At the time I had no idea about networks, like who they were. I thought that certain bloggers blew up because they were good concepts, but no—it’s because they’re really well-connected and really relatable. I didn’t understand that until a few years after we started rewardStyle. We would work a lot of time off of referrals, or we had someone who’d go and identify top bloggers, and we would reach out to them. It was heavily word-of-mouth. I’d spend an hour or two on the phone with each blogger talking about their business before getting them set up. I remember I never had a voice because I was always just talking.
At first, there were only a handful of retailers that were willing to try it. ‘Content’ was not part of the marketing vernacular yet and no one was really after the blogger group. The first was Shopbop—they’ve always been very digitally savvy and they took a bet that allowed us to have great case studies to show other brands. When we got Net-a-Porter, I was screaming from the rooftops. They were our first true luxury brand that was willing to work with bloggers. It took companies awhile to understand the value of this content, instead of just saying ‘We don’t want to work with girls who think they are journalists, but aren’t.’ That was kind of the opinion at that point. So to have a luxury brand realize the value of what we, as a community, brought to the table…it was a validating moment. We were solving a real problem for people. We have 4,000 brands now—it’s kind of anyone you can think of.

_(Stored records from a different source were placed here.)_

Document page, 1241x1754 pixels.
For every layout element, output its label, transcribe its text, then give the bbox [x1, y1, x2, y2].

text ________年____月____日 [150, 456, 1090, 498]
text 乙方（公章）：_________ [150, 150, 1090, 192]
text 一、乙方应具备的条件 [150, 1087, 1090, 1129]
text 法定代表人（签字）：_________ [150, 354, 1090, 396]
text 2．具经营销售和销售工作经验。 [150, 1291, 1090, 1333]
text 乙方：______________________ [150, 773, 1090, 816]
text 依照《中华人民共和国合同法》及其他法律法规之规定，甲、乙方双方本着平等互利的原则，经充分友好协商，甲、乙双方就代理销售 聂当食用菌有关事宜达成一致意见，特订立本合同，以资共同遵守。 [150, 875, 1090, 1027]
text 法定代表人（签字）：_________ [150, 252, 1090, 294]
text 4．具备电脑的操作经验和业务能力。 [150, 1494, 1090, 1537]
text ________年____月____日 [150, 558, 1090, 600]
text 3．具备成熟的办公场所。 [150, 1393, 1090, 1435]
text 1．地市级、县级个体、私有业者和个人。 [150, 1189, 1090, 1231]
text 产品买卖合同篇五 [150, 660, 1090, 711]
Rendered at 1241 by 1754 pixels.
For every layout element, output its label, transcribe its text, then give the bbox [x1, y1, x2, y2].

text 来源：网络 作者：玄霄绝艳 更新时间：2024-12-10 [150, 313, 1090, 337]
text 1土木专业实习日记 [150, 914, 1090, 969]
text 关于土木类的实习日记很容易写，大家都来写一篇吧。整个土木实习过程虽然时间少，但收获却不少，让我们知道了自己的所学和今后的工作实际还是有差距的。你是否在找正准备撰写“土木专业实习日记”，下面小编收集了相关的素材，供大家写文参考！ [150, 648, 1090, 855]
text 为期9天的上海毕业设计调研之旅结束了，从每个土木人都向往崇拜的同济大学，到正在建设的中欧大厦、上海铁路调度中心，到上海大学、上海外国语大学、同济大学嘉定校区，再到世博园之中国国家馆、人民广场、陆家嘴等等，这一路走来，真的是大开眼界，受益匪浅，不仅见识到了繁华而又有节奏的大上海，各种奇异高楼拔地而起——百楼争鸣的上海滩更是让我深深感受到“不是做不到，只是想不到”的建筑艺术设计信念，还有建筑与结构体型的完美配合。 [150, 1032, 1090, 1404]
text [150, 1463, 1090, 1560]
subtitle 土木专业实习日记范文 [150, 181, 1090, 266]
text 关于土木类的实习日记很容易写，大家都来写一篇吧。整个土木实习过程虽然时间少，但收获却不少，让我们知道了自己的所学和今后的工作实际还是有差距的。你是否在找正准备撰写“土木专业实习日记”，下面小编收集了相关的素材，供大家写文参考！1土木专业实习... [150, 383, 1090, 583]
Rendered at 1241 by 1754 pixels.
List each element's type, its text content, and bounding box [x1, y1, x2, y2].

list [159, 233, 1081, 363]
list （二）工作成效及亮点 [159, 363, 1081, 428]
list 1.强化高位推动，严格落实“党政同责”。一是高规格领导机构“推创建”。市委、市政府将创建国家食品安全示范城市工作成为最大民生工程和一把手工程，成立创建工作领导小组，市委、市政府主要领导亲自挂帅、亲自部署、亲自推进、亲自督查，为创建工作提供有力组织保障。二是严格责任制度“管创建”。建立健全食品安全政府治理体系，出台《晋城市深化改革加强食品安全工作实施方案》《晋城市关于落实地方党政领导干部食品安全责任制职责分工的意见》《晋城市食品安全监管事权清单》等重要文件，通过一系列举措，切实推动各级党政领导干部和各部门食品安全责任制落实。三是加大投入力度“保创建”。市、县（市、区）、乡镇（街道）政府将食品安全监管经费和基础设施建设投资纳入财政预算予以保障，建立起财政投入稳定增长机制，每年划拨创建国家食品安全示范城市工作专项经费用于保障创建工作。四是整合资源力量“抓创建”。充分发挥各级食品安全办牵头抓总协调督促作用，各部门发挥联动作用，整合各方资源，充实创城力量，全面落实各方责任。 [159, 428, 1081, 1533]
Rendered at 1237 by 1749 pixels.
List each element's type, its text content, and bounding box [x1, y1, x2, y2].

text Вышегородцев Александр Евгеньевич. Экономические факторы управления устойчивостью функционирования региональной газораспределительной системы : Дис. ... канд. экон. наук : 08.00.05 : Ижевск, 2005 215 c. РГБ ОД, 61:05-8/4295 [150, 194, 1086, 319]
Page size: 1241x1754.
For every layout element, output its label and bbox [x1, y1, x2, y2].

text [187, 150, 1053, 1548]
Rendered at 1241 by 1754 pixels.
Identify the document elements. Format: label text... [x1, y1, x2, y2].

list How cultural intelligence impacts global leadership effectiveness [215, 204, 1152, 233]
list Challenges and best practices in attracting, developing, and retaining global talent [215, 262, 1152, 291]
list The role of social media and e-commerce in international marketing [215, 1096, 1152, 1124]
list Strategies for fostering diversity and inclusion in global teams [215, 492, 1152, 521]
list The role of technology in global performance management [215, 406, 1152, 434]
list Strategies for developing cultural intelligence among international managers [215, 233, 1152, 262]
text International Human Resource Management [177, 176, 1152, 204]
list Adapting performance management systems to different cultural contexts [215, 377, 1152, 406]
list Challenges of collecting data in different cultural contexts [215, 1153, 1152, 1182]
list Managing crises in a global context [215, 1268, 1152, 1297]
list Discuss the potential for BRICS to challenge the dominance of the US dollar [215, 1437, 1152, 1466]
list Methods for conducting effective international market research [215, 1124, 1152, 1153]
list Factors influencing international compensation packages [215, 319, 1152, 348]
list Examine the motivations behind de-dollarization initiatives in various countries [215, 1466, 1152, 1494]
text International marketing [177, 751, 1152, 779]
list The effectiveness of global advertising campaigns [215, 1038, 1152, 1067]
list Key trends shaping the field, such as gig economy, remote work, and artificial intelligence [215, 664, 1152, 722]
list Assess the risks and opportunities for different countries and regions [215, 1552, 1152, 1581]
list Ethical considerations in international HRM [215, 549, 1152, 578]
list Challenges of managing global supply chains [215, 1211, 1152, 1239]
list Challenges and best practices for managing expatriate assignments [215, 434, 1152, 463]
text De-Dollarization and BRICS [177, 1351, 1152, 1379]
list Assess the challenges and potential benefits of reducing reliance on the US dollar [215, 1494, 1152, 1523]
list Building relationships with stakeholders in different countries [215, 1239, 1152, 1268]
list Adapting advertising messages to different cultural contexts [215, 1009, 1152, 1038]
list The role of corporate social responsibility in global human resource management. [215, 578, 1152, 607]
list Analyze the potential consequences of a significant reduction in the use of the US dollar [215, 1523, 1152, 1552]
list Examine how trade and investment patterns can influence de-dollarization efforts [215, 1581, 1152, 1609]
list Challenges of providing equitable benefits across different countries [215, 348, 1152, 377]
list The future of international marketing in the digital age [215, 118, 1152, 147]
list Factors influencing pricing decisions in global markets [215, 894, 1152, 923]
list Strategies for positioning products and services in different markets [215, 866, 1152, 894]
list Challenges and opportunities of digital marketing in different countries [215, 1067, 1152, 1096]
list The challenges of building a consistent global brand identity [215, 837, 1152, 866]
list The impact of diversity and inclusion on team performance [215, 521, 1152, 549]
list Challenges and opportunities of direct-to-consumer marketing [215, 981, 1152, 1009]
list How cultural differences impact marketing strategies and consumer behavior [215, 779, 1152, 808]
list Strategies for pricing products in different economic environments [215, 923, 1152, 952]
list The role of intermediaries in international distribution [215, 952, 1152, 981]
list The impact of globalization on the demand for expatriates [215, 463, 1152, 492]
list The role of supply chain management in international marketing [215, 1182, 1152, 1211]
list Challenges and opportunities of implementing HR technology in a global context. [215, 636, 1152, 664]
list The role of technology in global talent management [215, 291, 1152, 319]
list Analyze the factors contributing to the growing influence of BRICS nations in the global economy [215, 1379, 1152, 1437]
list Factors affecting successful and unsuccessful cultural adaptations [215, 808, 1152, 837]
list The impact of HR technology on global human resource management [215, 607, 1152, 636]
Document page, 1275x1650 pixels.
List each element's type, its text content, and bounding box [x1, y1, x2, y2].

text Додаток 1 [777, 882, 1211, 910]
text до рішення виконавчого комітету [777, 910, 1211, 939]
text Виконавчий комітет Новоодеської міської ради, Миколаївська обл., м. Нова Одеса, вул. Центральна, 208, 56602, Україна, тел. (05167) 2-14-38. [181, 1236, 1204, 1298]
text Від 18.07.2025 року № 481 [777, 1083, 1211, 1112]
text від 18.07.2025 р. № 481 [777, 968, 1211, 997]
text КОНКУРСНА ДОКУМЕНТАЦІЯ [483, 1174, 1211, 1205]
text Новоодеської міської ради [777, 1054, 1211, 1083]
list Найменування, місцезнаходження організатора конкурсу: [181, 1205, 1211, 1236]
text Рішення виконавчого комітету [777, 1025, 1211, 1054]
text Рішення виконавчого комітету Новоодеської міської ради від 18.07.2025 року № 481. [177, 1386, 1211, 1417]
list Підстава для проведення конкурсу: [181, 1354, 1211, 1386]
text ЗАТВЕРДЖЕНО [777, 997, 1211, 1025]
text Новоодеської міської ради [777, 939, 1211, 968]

By 2013, we realized that Instagram was the channel that we were publishing to the most—like every two hours. It had the most engagement and the highest follower growth and we had to find a solution that fit gracefully within our platform. So we launched LiketoKnow.it a year ago, which you can use in tandem with everything else. It’s a service that lives in Instagram and is triggered by the ‘like.’ If you’ve sign up for LiketoKnow.it, whenever you 'like' a photo, it will actually trigger an email to your inbox with the photo and all the products referenced in it. People register for the service if they are interested in getting more information, if they like a post and want more about it. So it’s a very targeted audience.
I think that a 360º perspective is so important in any industry. My advice to someone starting out would be to work as soon as you can and to work on all sides of the business, but also to work for the best people in any field. Being our own client is what has made rewardStyle successful. People are like, ‘You took such a big risk!’ And I am like, did I? I was already broke, so it wasn’t that scary starting out. I was already living at home and eating cereal, so…'
—as told to ITG
Amber Venz Box photographed by Tom Newton in Dallas on April 24, 2015.